Manzotti: On the contrary. We know very well that neural activity controls behavior, the nervous system having evolved to meet complex external circumstances with appropriate reactions. The question is, did it also evolve to orchestrate an internal mental theater for us—David Chalmers’s “movie-in-the-head”? Or to “process information”? Stanislas Dehaene and Jean Pierre Changeux, two leading neuroscientists, recently claimed that to explain consciousness we must show “how an external or internal piece of information goes beyond nonconscious processing and gains access to conscious processing, a transition characterized by the existence of a reportable subjective experience.” There’s barely a word here that refers to anything physical.

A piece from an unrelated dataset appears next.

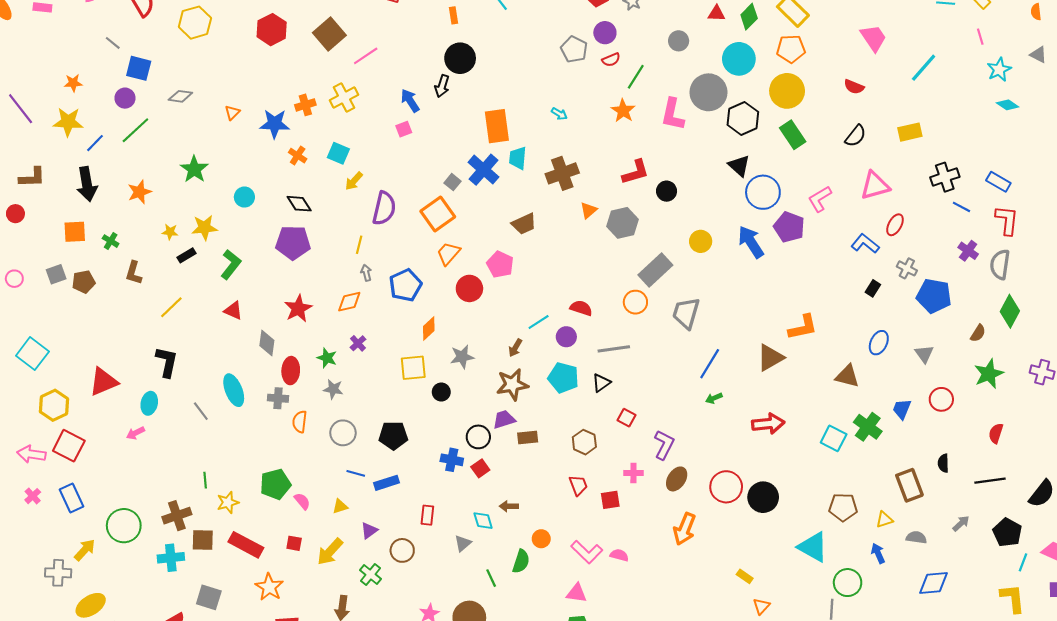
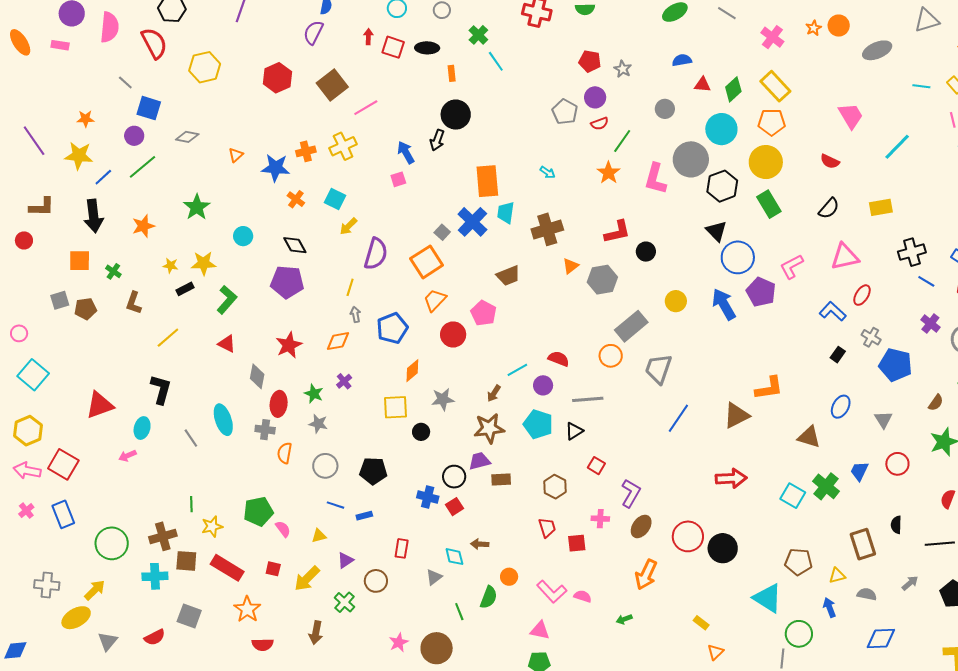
pink circle: (14, 279) -> (19, 333), moved
green arrow: (714, 398) -> (624, 619), moved
yellow hexagon: (54, 405) -> (28, 431), moved
blue rectangle: (386, 483) -> (364, 516), size x0.7
yellow arrow: (85, 550) -> (95, 590), moved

Parks: But is it really not possible to connect the notion of information with chemical exchanges occurring in the brain? Surely when we use a computer the information input is moved along toward the output through electrical signals. Can’t this also be the case with the brain? Hasn’t the philosopher Luciano Floridi claimed that “information is a physical phenomenon, subject to the laws of thermodynamics”?

Manzotti: Listen, when something physically exists and obeys the laws of thermodynamics, then you can find it, concretely. Electrons were predicted to exist and then found. Likewise the planet Neptune and a host of other things. But information, or data, is not a thing. It’s an idea we stipulated because it served a certain purpose, but it doesn’t exist physically, as an entity in its own right in the causal chain. Brutally, when we look inside a computer, or a brain, we don’t see or even detect information. Or data. We see physical stuff: voltage levels in a computer, chemicals in the brain.

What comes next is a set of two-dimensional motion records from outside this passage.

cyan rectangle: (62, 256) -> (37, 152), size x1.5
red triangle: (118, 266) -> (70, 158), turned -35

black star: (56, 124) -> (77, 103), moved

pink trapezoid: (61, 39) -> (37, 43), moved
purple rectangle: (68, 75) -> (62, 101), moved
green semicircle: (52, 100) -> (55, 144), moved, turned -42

Parks: So what you’re saying is that everything that goes on in a computer or in a brain could be fully and properly described without resorting to words like information or data?

Manzotti: Absolutely. Imagine you’re describing a battery; you will have to refer to electricity. It is an indispensable part of the thing. But, when you describe what the brain or even a calculator does, everything can be exhaustively described in terms of causal processes, chemical releases, and voltage changes without ever using the word information.